## [Your goal]
An exact reproduction of the lines below, from the first through the one with "Table 3.1. A", is the whole answer; pictures have no place in it.

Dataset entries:
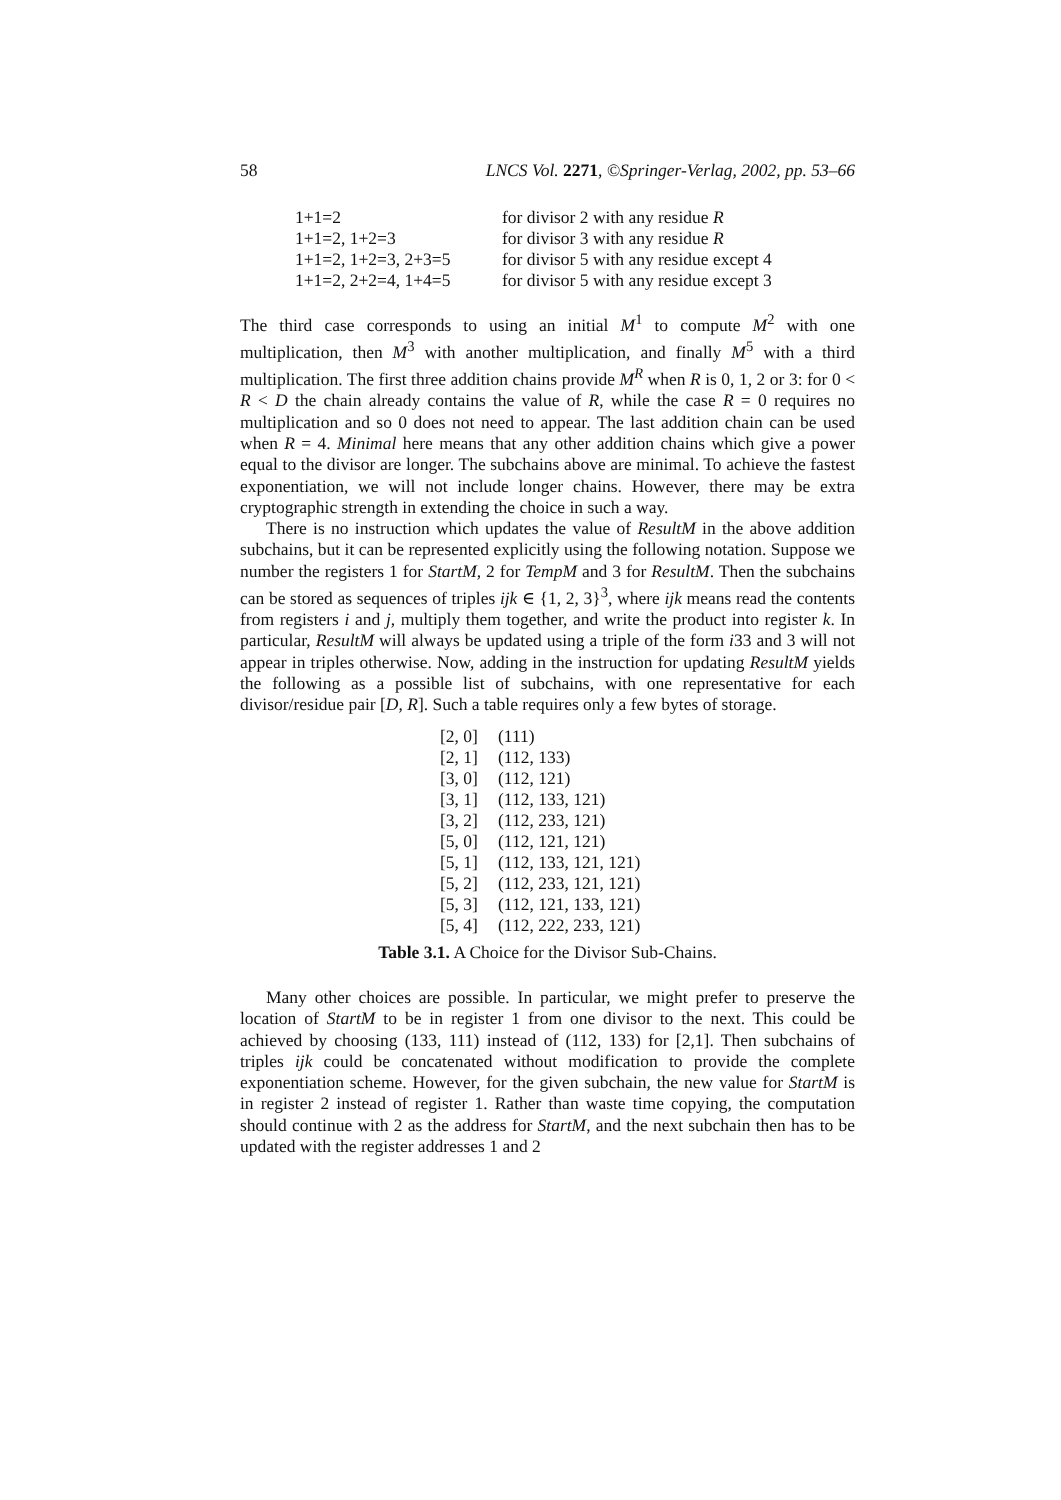58 LNCS Vol. 2271, ©Springer-Verlag, 2002, pp. 53–66
| 1+1=2 | for divisor 2 with any residue R |
| 1+1=2, 1+2=3 | for divisor 3 with any residue R |
| 1+1=2, 1+2=3, 2+3=5 | for divisor 5 with any residue except 4 |
| 1+1=2, 2+2=4, 1+4=5 | for divisor 5 with any residue except 3 |
The third case corresponds to using an initial M<sup>1</sup> to compute M<sup>2</sup> with one multiplication, then M<sup>3</sup> with another multiplication, and finally M<sup>5</sup> with a third multiplication. The first three addition chains provide M<sup>R</sup> when R is 0, 1, 2 or 3: for 0 < R < D the chain already contains the value of R, while the case R = 0 requires no multiplication and so 0 does not need to appear. The last addition chain can be used when R = 4. Minimal here means that any other addition chains which give a power equal to the divisor are longer. The subchains above are minimal. To achieve the fastest exponentiation, we will not include longer chains. However, there may be extra cryptographic strength in extending the choice in such a way.
There is no instruction which updates the value of ResultM in the above addition subchains, but it can be represented explicitly using the following notation. Suppose we number the registers 1 for StartM, 2 for TempM and 3 for ResultM. Then the subchains can be stored as sequences of triples ijk ∈ {1, 2, 3}<sup>3</sup>, where ijk means read the contents from registers i and j, multiply them together, and write the product into register k. In particular, ResultM will always be updated using a triple of the form i33 and 3 will not appear in triples otherwise. Now, adding in the instruction for updating ResultM yields the following as a possible list of subchains, with one representative for each divisor/residue pair [D, R]. Such a table requires only a few bytes of storage.
| [2, 0] | (111) |
| [2, 1] | (112, 133) |
| [3, 0] | (112, 121) |
| [3, 1] | (112, 133, 121) |
| [3, 2] | (112, 233, 121) |
| [5, 0] | (112, 121, 121) |
| [5, 1] | (112, 133, 121, 121) |
| [5, 2] | (112, 233, 121, 121) |
| [5, 3] | (112, 121, 133, 121) |
| [5, 4] | (112, 222, 233, 121) |
Table 3.1. A Choice for the Divisor Sub-Chains.
Many other choices are possible. In particular, we might prefer to preserve the location of StartM to be in register 1 from one divisor to the next. This could be achieved by choosing (133, 111) instead of (112, 133) for [2,1]. Then subchains of triples ijk could be concatenated without modification to provide the complete exponentiation scheme. However, for the given subchain, the new value for StartM is in register 2 instead of register 1. Rather than waste time copying, the computation should continue with 2 as the address for StartM, and the next subchain then has to be updated with the register addresses 1 and 2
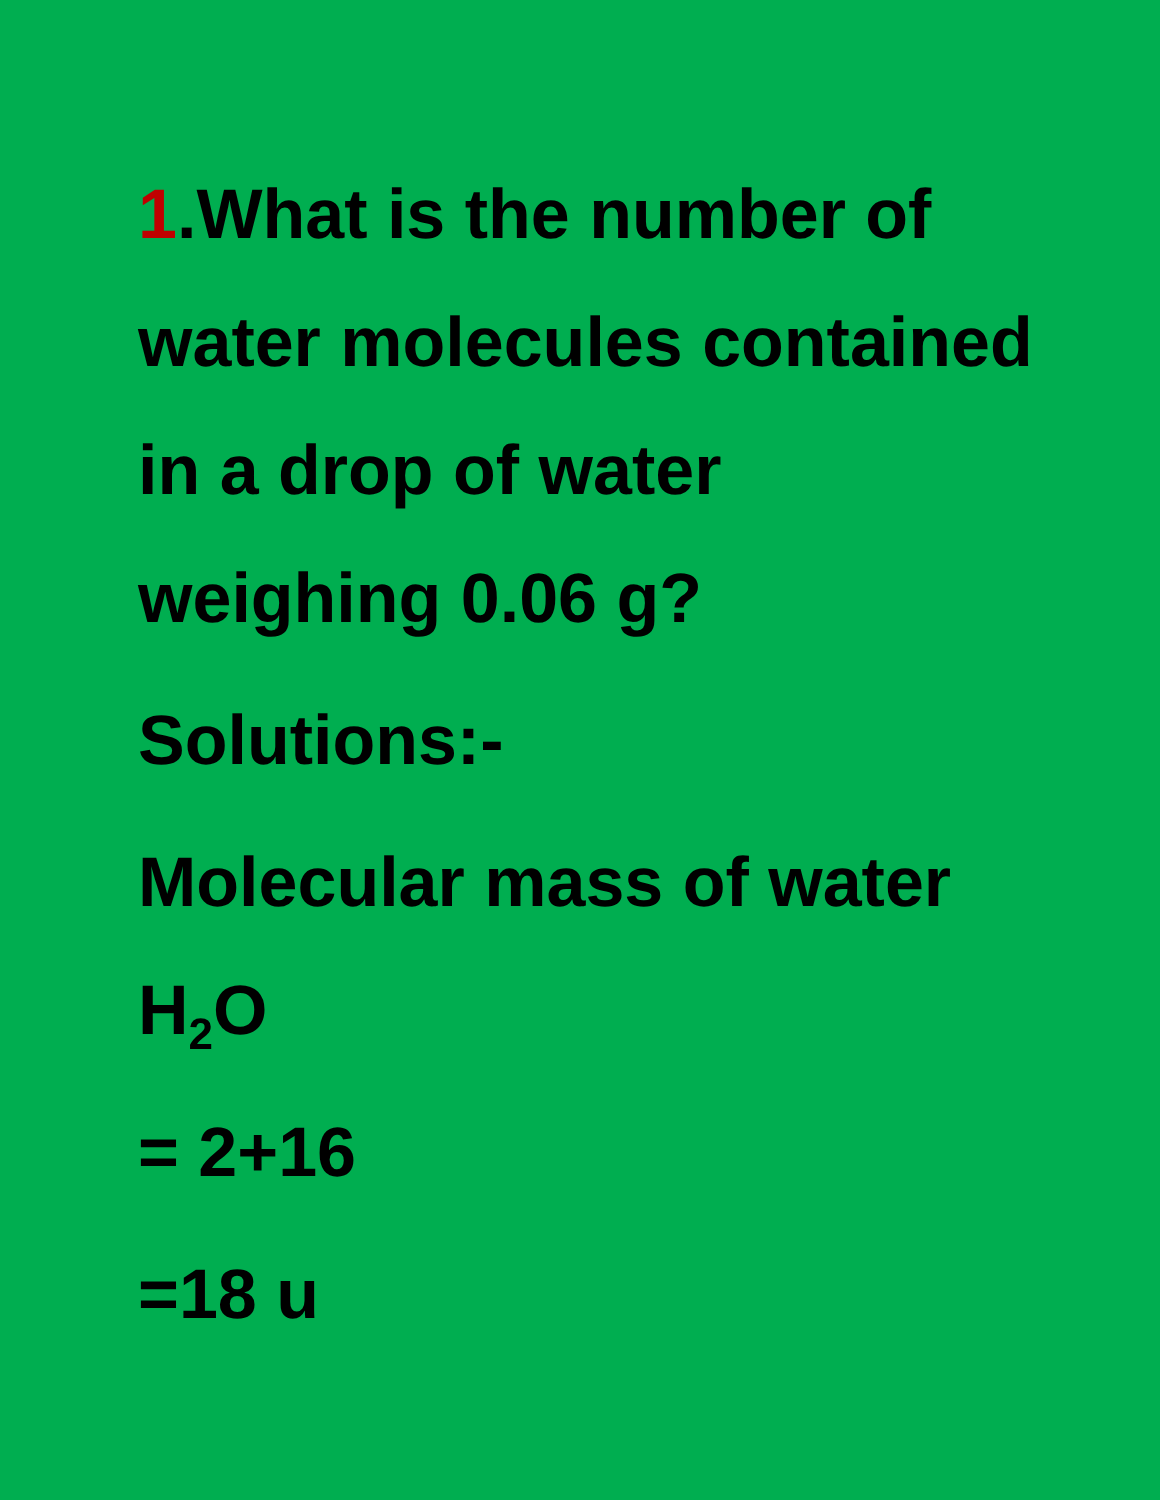1.What is the number of water molecules contained in a drop of water weighing 0.06 g?
Solutions:-
Molecular mass of water H<sub>2</sub>O
= 2+16
=18 u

## [Response]
58 LNCS Vol. 2271, ©Springer-Verlag, 2002, pp. 53–66
| 1+1=2 | for divisor 2 with any residue R |
| 1+1=2, 1+2=3 | for divisor 3 with any residue R |
| 1+1=2, 1+2=3, 2+3=5 | for divisor 5 with any residue except 4 |
| 1+1=2, 2+2=4, 1+4=5 | for divisor 5 with any residue except 3 |
The third case corresponds to using an initial M<sup>1</sup> to compute M<sup>2</sup> with one multiplication, then M<sup>3</sup> with another multiplication, and finally M<sup>5</sup> with a third multiplication. The first three addition chains provide M<sup>R</sup> when R is 0, 1, 2 or 3: for 0 < R < D the chain already contains the value of R, while the case R = 0 requires no multiplication and so 0 does not need to appear. The last addition chain can be used when R = 4. Minimal here means that any other addition chains which give a power equal to the divisor are longer. The subchains above are minimal. To achieve the fastest exponentiation, we will not include longer chains. However, there may be extra cryptographic strength in extending the choice in such a way.
There is no instruction which updates the value of ResultM in the above addition subchains, but it can be represented explicitly using the following notation. Suppose we number the registers 1 for StartM, 2 for TempM and 3 for ResultM. Then the subchains can be stored as sequences of triples ijk ∈ {1, 2, 3}<sup>3</sup>, where ijk means read the contents from registers i and j, multiply them together, and write the product into register k. In particular, ResultM will always be updated using a triple of the form i33 and 3 will not appear in triples otherwise. Now, adding in the instruction for updating ResultM yields the following as a possible list of subchains, with one representative for each divisor/residue pair [D, R]. Such a table requires only a few bytes of storage.
| [2, 0] | (111) |
| [2, 1] | (112, 133) |
| [3, 0] | (112, 121) |
| [3, 1] | (112, 133, 121) |
| [3, 2] | (112, 233, 121) |
| [5, 0] | (112, 121, 121) |
| [5, 1] | (112, 133, 121, 121) |
| [5, 2] | (112, 233, 121, 121) |
| [5, 3] | (112, 121, 133, 121) |
| [5, 4] | (112, 222, 233, 121) |
Table 3.1. A Choice for the Divisor Sub-Chains.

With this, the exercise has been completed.